Mr G.M. Del Court van Krimpen, lid van de Rosendaelsche, adviseert bij het ontwerp voor een 9 holes baan. Del Court van Krimpen is in die tijd een begenadigd amateur, single figure handicapper en golfpromotor. Aan de hovenier Copijn uit Groenekan wordt de opdracht voor het aanleggen van de baan gegund. De firma Copijn heeft voor dit soort projecten als partner de bekende Engelse golfbaan specialisten Colt, Alison & Morisson aangetrokken. Deze combinatie werd onder andere ook ingezet bij de bouw van de ‘nieuwe Kennemer’ in 1928. (…)

Vroeger was het baanonderhoud [op de Hattemse] relatief eenvoudig en gericht op de greens en de bunkers. Het af en toe inschakelen van het Engelse bureau Colt, Alison and Morisson geeft blijk van een serieuze benadering van het baangebeuren.”

Gerry M. del Court van Krimpen won de tweede editie van het Dutch Open en was oprichter en voorzitter van het Nederlandsch Golf Comité. Tot slot wordt dit gemeld bij plannen voor uitbreiding van de baan in Hattem als er een stuk grond beschikbaar komt in 1979:

“Het Engelse golfarchitectenbureau Colt, Alison & Morisson is inmiddels overgegaan in de handen van Cotton (CK), Pennink, Lawrie & Partners. Onder de directeuren van dit bureau zien we bekende namen als Donald Steel, Jim Arthur en Frank Pennink, die de baan kent. Dit bureau wordt aangeschreven en om advies gevraagd hoe één en ander in te richten.”
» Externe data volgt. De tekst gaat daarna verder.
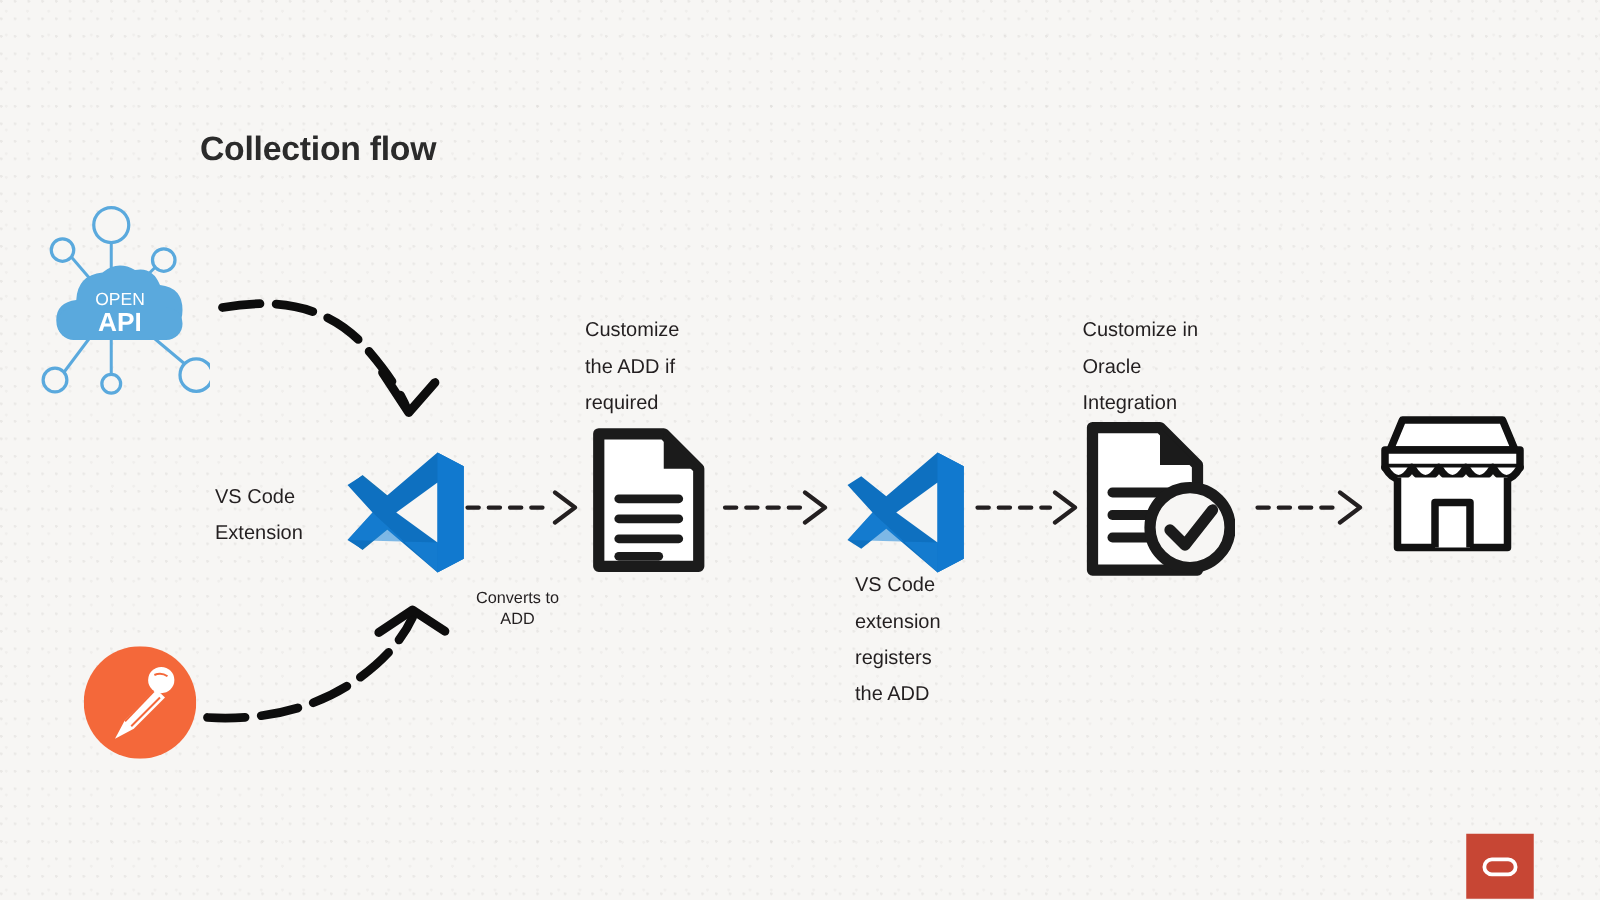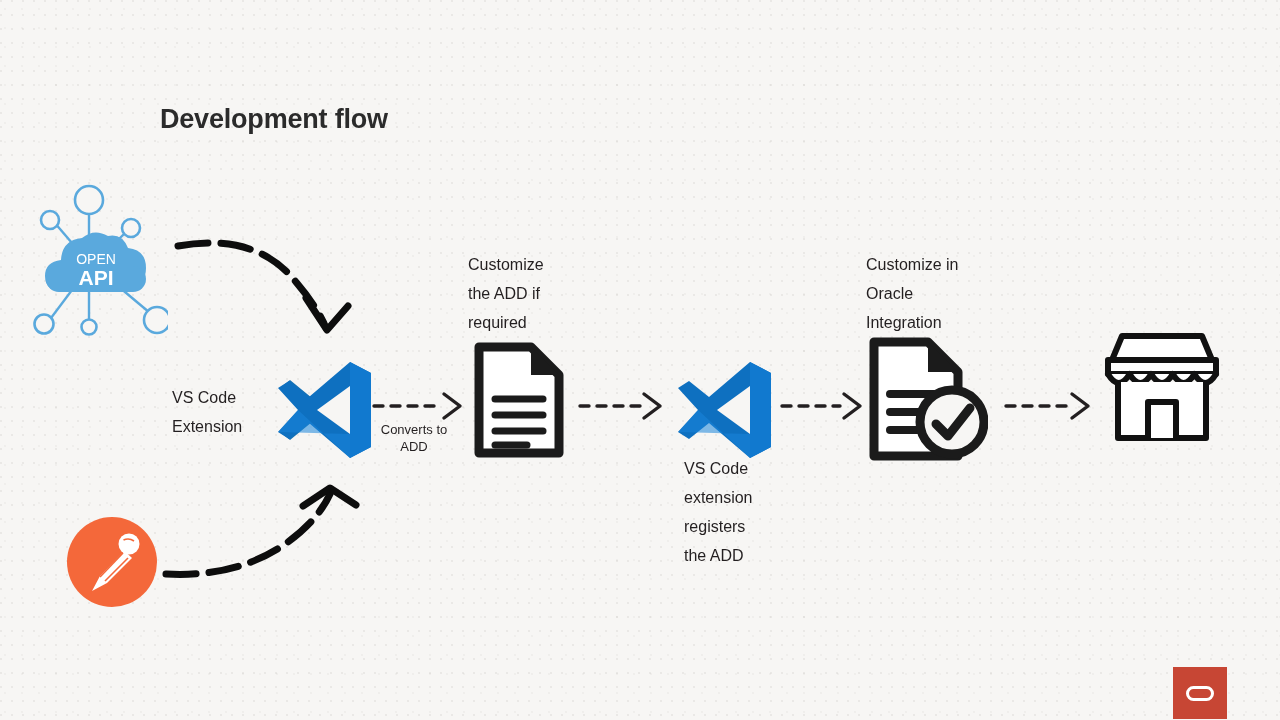--- a/index.html
+++ b/index.html
@@ -44,24 +44,25 @@
     font-size: 16px;
     line-height: 29px;
     white-space: pre-line;
   }
   .small-label {
     color: #231f20;
     font-size: 13px;
     line-height: 17px;
     text-align: center;
     white-space: pre-line;
-  }
-
-  
-  #openapi-icon { left: 18px; top: 184px; width: 150px; height: 158px; }
+    margin-top: 48px;
+  }
+
+  
+  #openapi-icon { left: 18px; top: 164px; width: 150px; height: 158px; }
 
   
   #postman-icon { left: 67px; top: 517px; width: 90px; height: 90px; }
   #postman-label { left: 64px; top: 610px; }
 
   
   #vscode-icon-1 { left: 272px; top: 358px; width: 104px; height: 104px; }
   #vscode-label-1 { left: 172px; top: 383px; text-align: left; }
 
   
@@ -98,21 +99,21 @@
     border: 3px solid #ffffff;
     border-radius: 9px;
     box-sizing: border-box;
   }
 </style>
 </head>
 <body>
 
 <div id="slide">
 
-  <div id="page-title" class="abs noselect">Development flow</div>
+  <div id="page-title" class="abs noselect">Collection flow</div>
 
   <div id="openapi-icon" class="abs">
     <svg viewBox="0 0 150 158" width="150" height="158" aria-hidden="true">
       <g stroke="#5aa9dd" stroke-width="2.4" fill="none">
         <line x1="71" y1="20" x2="71" y2="78"></line>
         <line x1="36" y1="38" x2="72" y2="80"></line>
         <line x1="110" y1="46" x2="76" y2="80"></line>
         <line x1="30" y1="138" x2="72" y2="82"></line>
         <line x1="71" y1="80" x2="71" y2="140"></line>
         <line x1="76" y1="82" x2="138" y2="134"></line>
De baan uit 1939 waar de Haagsche nu op speelt, is ook ontworpen door het architectenbureau Colt. Ook deze baan is aangelegd door de firma Copijn. Deze baan kreeg een flinke lengte: 6.710 yards en bogey 77. Ook de aanleg van nieuwe Noordwijkse in 1969 werd gegund aan de firma H. Copijn en Zoon. Lees hier meer over de firma Copijn.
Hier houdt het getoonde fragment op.